Sequencing and sequence assembly.

Bacterial genomic DNA was isolated from strain SL12517 using the UltraClean microbial kit (Qiagen, North Rhine-Westphalia, Germany), and sequenced with a PacBio RS II sequencer (Pacific Biosciences, CA, USA). The reads were assembled de novo utilizing SMARTdenovo (http://github.com/ruanjue/smartdenovo).

Bacterial precise species identification and genotyping.

Bacterial precise species identification was performed using pairwise ANI analysis between strain SL12517 and the reference genome (http://www.ezbiocloud.net/tools/ani). A ≥95% ANI cutoff was used to define a bacterial species (30). Genotyping of strain SL12517 was performed by MLST at the online database PubMLST (http://pubmlst.org).
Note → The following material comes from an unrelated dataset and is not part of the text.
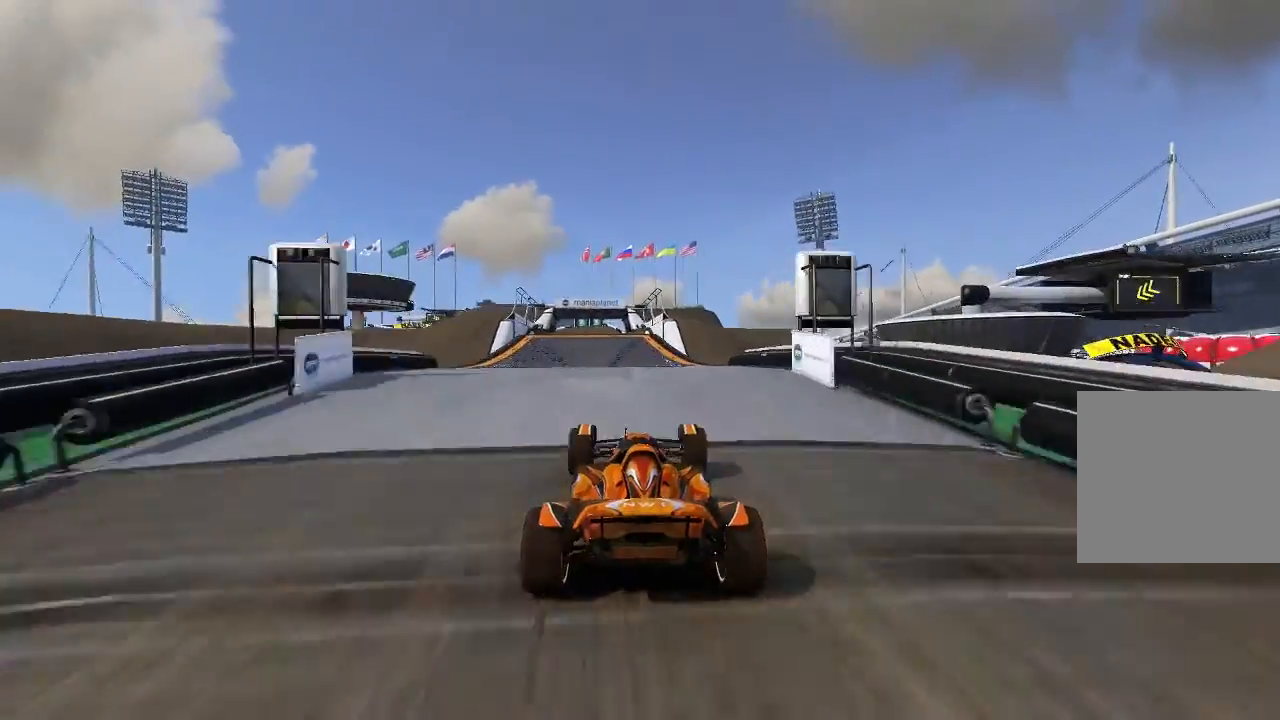
{"buttons": ["A"], "left_stick": "center", "events": []}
Sequence annotation and comparison.

RAST 2.0 (31) and blastp/blastn (32) searches were used to predicted ORFs. The online databases CARD (33), ResFinder (34), ISfinder (35), INTEGRALL (36), and Tn number registry (37) were used to find resistance genes and mobile elements. Pairwise sequence comparisons were carried out with blastn. Inkscape 1.0 was used to draw gene organization diagrams (http://inkscape.org/en/).
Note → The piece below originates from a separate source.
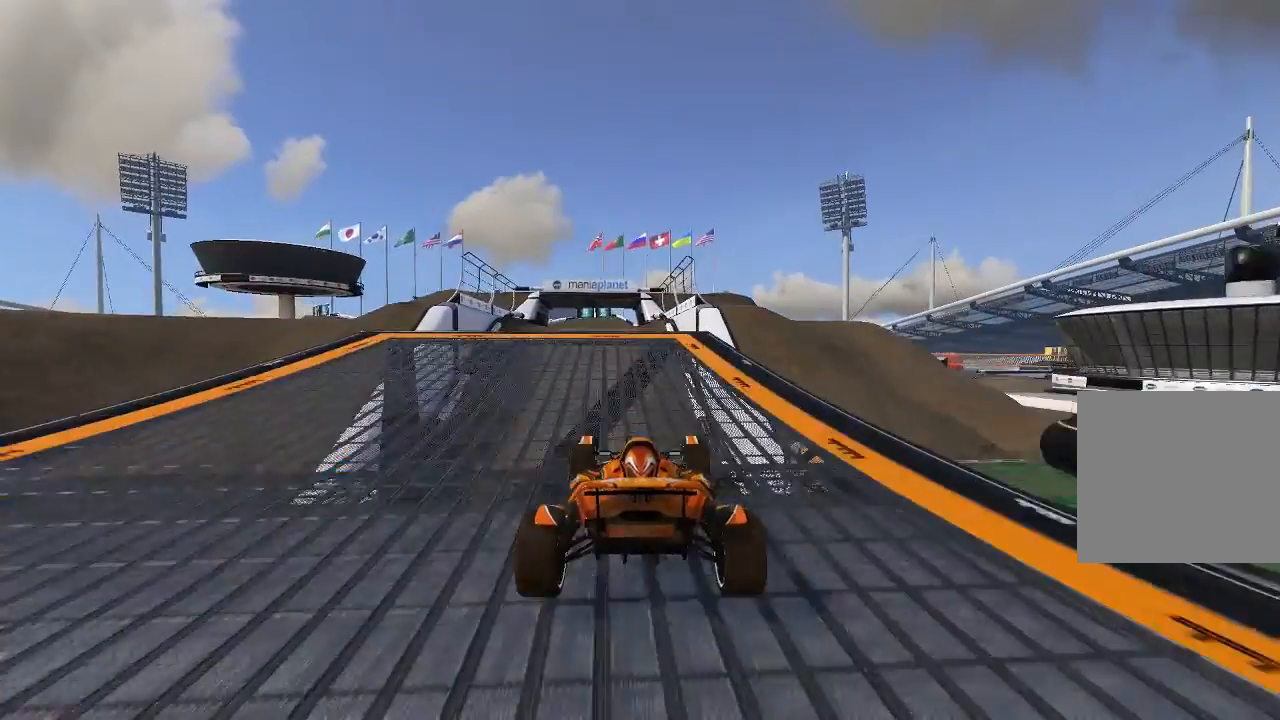
{"buttons": ["A"], "left_stick": "left", "events": [[140, "left_stick", "up-left"], [240, "left_stick", "center"], [380, "left_stick", "left"]]}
Conjugation experiments were performed with strain SL12517 used as a donor and rifampin-resistant Escherichia coli EC600 as a recipient (38, 39). Donor and recipient strains (3 mL each) were cultured overnight at 37°C and mixed together. The mixed cells were harvested by centrifugation for 3 min at 1,200 × g, washed with 3 mL of Luria-Bertani (LB) broth and resuspended in 150 μL of LB broth. The mixture was spotted on a 1-cm2 hydrophilic nylon membrane filter with a 0.45-μm pore size (Millipore), which was placed on an LB agar plate and then incubated for mating at 37°C for 6 h. The cells were recovered from the filter membrane and spotted on Muller-Hinton (MH) agar (BD Biosciences) plates containing 1,500 μg/mL rifampin and 4 μg/mL colistin for selecting an mcr-10.1-carrying transconjugant.

Data availability.

The complete sequence of plasmid pSL12517-mcr10.1 has been submitted to GenBank under the accession number MW048777.